[TEXTO FORNECIDO]
Desta maneira, por exemplo, uma mulher com ascendência alemã pode estampar
em seu cóccix uma tatuagem “tribal”, marca ancestral de homens taitianos, ou
um entrelaçado celta, recriando a partir da mitologia germânica a concepção de
“forças do infinito”. Tudo isto com o objetivo - consciente - de não apenas tornarse
singular, mas de se identificar - muitas vezes inconscientemente - com
determinado grupo que freqüenta locais (os chamados points) e que consome
produtos específicos, escuta determinado tipo de música e assim por diante.
Essa construção identitária, ao mesmo tempo concêntrica e excêntrica,
está diretamente relacionada à dimensão visual das interações sociais. Quanto a
esse aspecto, há a necessidade de expor signos, sejam eles músculos ou desenhos,
corte e cor de cabelo, roupas ou ideogramas inscritos na pele. Esse apelo visual
das sociedades complexas se faz presente delimitando espaços, demarcando
diferenças e fazendo com que - no caso específico - os componentes das academias
entrem no cenário iluminado da vida urbana com sua mise-en-scène singular
inerente aos fluxos culturais preponderantes na cultura globalizada (HANNERZ,
1997; LUZ, 2003; LE BRETON, 2004), superexpondo-se num jogo que pode ser
exemplificado pela produção do corpo-imagem nos campeonatos de fisiculturismo,
nos quais cada fibra muscular deve ser mostrada e demonstrada em uma espécie
de dissecação em vida do competidor.2 Mostrar, expor as entranhas musculares,
exibir, alardear, ser notado, não apenas ostentando os adereços que compõem a
sociedade de consumo, mas sendo dela o próprio adereço: “o corpo humano se
torna um corpo panoramático que reflete, retroage e projeta infinitas combinações
de sinais ventríloquos” (CANEVACCI, 1993, p. 23).
[/TEXTO FORNECIDO]
ENUNCIADO: Você pode extrair o trecho acima, sobre tatuagem e exposição do corpo, inteiro e sem alterações?
[DADOS FORNECIDOS]
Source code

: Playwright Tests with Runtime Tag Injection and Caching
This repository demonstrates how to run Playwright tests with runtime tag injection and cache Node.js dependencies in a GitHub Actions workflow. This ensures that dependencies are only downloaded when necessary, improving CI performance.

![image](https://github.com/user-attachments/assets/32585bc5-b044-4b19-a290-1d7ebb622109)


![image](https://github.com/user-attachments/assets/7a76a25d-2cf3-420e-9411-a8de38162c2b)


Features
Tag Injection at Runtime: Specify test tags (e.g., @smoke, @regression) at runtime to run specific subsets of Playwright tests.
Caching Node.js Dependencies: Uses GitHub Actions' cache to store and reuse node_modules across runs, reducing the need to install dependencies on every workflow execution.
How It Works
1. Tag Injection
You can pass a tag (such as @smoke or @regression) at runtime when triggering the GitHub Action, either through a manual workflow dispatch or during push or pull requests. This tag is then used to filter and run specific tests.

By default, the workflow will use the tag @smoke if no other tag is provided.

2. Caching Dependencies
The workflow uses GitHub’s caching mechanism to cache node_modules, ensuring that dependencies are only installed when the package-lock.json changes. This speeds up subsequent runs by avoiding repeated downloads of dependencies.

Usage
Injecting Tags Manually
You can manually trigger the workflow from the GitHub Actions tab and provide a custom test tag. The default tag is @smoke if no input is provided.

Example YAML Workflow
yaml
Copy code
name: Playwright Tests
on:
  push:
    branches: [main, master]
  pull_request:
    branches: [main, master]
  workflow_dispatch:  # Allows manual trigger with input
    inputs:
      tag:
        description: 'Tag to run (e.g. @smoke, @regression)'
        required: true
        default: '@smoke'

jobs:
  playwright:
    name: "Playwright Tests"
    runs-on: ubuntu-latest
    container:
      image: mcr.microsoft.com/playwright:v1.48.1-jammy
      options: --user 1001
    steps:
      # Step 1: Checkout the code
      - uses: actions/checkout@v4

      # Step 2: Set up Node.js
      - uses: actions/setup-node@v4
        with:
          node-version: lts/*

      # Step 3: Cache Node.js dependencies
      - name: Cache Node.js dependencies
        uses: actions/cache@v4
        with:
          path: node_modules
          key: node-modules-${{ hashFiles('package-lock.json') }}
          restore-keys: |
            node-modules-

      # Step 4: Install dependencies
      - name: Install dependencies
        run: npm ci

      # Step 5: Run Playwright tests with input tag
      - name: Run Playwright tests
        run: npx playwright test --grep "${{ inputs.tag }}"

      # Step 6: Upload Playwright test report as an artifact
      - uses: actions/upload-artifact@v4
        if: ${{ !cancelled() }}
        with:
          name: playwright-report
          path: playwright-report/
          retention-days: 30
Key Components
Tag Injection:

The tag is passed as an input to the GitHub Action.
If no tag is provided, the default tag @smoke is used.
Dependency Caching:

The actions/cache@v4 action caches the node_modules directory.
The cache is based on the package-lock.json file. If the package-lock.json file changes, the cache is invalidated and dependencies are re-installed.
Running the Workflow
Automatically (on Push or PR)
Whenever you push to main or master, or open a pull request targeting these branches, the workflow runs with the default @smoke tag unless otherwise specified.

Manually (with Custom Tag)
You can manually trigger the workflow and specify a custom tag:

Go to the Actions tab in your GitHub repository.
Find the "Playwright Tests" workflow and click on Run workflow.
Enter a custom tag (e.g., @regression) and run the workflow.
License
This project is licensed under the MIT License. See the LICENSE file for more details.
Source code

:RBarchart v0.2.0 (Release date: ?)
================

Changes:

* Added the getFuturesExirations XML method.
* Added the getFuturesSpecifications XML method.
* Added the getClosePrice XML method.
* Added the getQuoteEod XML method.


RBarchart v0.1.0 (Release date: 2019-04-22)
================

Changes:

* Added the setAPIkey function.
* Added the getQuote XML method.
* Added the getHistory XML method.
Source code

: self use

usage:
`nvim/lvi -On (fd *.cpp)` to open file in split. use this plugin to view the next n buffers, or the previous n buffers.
[/DADOS FORNECIDOS]
RESPOSTA ESPERADA:
Desta maneira, por exemplo, uma mulher com ascendência alemã pode estampar
em seu cóccix uma tatuagem “tribal”, marca ancestral de homens taitianos, ou
um entrelaçado celta, recriando a partir da mitologia germânica a concepção de
“forças do infinito”. Tudo isto com o objetivo - consciente - de não apenas tornarse
singular, mas de se identificar - muitas vezes inconscientemente - com
determinado grupo que freqüenta locais (os chamados points) e que consome
produtos específicos, escuta determinado tipo de música e assim por diante.
Essa construção identitária, ao mesmo tempo concêntrica e excêntrica,
está diretamente relacionada à dimensão visual das interações sociais. Quanto a
esse aspecto, há a necessidade de expor signos, sejam eles músculos ou desenhos,
corte e cor de cabelo, roupas ou ideogramas inscritos na pele. Esse apelo visual
das sociedades complexas se faz presente delimitando espaços, demarcando
diferenças e fazendo com que - no caso específico - os componentes das academias
entrem no cenário iluminado da vida urbana com sua mise-en-scène singular
inerente aos fluxos culturais preponderantes na cultura globalizada (HANNERZ,
1997; LUZ, 2003; LE BRETON, 2004), superexpondo-se num jogo que pode ser
exemplificado pela produção do corpo-imagem nos campeonatos de fisiculturismo,
nos quais cada fibra muscular deve ser mostrada e demonstrada em uma espécie
de dissecação em vida do competidor.2 Mostrar, expor as entranhas musculares,
exibir, alardear, ser notado, não apenas ostentando os adereços que compõem a
sociedade de consumo, mas sendo dela o próprio adereço: “o corpo humano se
torna um corpo panoramático que reflete, retroage e projeta infinitas combinações
de sinais ventríloquos” (CANEVACCI, 1993, p. 23).